# WORK TASK
Answer these questions from the text on voting access below:
(a) Since the 2023 Florida bill, by what percent have statewide registrations through voter drives fallen?
(b) In the May survey, what percent of election officials reported experiencing threats or harassment?
(c) Of the votes cast since the 1980s, how many have been found to come from noncitizens?

# EXTRACT PROVIDED
-------

Some pandemic-era accessibility measures became permanent, but many more were rolled back. Texas banned drive-through voting and 24-hour polling places, while Georgia banned distributing water near polling sites. A half-dozen states have even cracked down on voter registration drives. Since the 2023 passage of a Florida bill imposing a $250,000 fine for breaching limits on how organizers can return forms, statewide registrations through voter drives have fallen 95 percent. Under a 2021 Texas law, “if you say the wrong thing to a voter when you knock on the door, you’ve committed a crime, a serious crime,” said Gary Bledsoe of the Texas NAACP. “It’s meant to intimidate people.” And now, voters are being kicked off rolls.
How many are being removed?
Tens of thousands. Right-wing activists have launched a massive campaign to challenge the validity of voter registrations. One such challenge led to the improper removal of 1,000 voters in Waterford, Mich., last year, while North Carolina Republicans have filed a lawsuit to remove 225,000 people from the rolls. True the Vote, a source of debunked voter fraud claims in the discredited film 2000 Mules, has launched an app allowing users to report names, and 7,000 people have already made nearly half a million challenges. Election officials have also been intimidated. In a May survey, 38 percent of election officials reported experiencing threats or harassment, while 11 percent said they were seriously considering quitting. Guns are allowed at polling sites in 37 states, and in 2022, voters in Maricopa County, Arizona, encountered armed vigilantes near drop boxes. The resulting climate of fear has contributed to a shortage of polling sites—around 100,000 fewer than in 2018—partly because many school districts now refuse to host voting in schools.
What about the counting of votes?
States have also changed their laws around the certification of their electoral votes. Georgia, for example, instituted vague new rules that allow county boards to conduct their own inquiries into their elections, which could delay certification of local election returns past state and federal deadlines. These rules also appear to allow local officials to throw out votes at their own discretion. “Election deniers have infiltrated local county election boards,” said Fred Wertheimer of the election integrity group Democracy 21. “Those local boards certify their results to the state, and then the state board certifies the state results. There is room for real mischief at the local level.”
What could result from these changes?
In the worst-case scenario, votes legally cast could be ignored. After the 2020 election, the votes were certified, and then several states filed lawsuits to overturn the count. They lost. This time, some states have laid the groundwork to refuse to certify the results at all. If enough states’ electoral votes are thrown into doubt, neither candidate will reach the 270 votes to be declared the winner. In such a scenario, the election would be thrown to the House of Representatives, where each state’s incoming congressional delegation would get a single vote. That’s something that hasn’t happened since John Quincy Adams was elected in 1825. “What if the votes aren’t counted?” said Ari Berman, voting rights correspondent for Mother Jones. “What’s a court going to do then? Then you might have disputes that look like Bush v. Gore.”
The lie of noncitizen voters
Of the hundreds of millions of votes cast since the 1980s, fewer than 70 have been found to come from noncitizens. Yet Trump insists that “millions” of votes by undocumented immigrants cost him the popular vote in 2016, and has said falsely that the Biden administration is now “allowing these people to come in—people that don’t speak our language—they are signing them up to vote.” In response to this nonexistent problem, Republican lawmakers have pushed more than 50 bills in 27 states requiring affirmative proof of citizenship from voters. In Texas, Attorney General Ken Paxton sent armed officers to raid the homes of Latino voting activists, claiming they were registering noncitizens to vote. This is MAGA’s “newest version of the Big Lie,” said Berman. “They are fusing voter fraud paranoia with anti-immigrant hysteria.”

-------

(Dataset entries)
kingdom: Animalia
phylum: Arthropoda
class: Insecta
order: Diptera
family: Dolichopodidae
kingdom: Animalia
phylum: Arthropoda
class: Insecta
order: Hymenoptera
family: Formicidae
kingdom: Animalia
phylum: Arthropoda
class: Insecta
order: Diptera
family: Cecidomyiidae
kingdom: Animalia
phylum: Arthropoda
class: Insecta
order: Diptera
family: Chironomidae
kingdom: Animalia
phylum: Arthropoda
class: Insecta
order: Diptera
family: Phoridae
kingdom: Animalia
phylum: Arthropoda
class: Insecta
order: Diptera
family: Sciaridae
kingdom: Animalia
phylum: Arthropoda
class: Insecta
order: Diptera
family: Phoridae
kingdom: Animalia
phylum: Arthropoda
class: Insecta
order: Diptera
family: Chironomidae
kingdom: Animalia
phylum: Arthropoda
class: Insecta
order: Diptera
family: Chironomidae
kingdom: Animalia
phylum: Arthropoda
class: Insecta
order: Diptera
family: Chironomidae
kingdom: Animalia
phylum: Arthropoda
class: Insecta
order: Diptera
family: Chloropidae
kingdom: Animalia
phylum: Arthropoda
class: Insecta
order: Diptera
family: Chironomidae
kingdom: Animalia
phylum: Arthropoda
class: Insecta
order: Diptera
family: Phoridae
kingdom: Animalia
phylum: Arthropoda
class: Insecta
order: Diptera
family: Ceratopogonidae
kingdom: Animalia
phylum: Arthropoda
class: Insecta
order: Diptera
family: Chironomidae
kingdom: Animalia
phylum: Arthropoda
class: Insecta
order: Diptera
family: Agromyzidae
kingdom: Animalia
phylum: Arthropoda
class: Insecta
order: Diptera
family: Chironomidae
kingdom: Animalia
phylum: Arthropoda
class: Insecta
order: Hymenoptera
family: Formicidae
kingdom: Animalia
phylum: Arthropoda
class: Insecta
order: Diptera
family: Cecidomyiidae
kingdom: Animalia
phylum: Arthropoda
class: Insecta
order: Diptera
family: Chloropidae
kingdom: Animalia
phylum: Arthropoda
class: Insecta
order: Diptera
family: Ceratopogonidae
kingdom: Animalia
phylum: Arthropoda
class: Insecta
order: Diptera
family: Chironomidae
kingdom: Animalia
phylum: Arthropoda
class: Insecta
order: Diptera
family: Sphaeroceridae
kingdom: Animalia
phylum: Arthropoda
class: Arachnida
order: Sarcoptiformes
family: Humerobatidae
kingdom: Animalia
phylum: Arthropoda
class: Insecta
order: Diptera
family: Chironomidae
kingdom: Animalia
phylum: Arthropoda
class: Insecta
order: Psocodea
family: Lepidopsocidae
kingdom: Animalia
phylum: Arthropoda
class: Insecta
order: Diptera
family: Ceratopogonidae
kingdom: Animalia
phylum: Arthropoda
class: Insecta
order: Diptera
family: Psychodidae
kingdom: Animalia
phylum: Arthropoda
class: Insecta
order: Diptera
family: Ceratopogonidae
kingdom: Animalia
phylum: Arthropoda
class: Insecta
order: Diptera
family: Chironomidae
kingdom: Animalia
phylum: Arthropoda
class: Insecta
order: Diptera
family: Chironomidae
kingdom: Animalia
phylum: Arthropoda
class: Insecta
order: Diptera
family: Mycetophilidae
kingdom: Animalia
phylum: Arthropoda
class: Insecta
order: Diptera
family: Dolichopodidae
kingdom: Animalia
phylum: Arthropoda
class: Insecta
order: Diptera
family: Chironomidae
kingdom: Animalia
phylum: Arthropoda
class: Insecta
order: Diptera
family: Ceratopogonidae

-------

# ANSWER FOR THE TASK
(a) 95 percent
(b) 38 percent
(c) Fewer than 70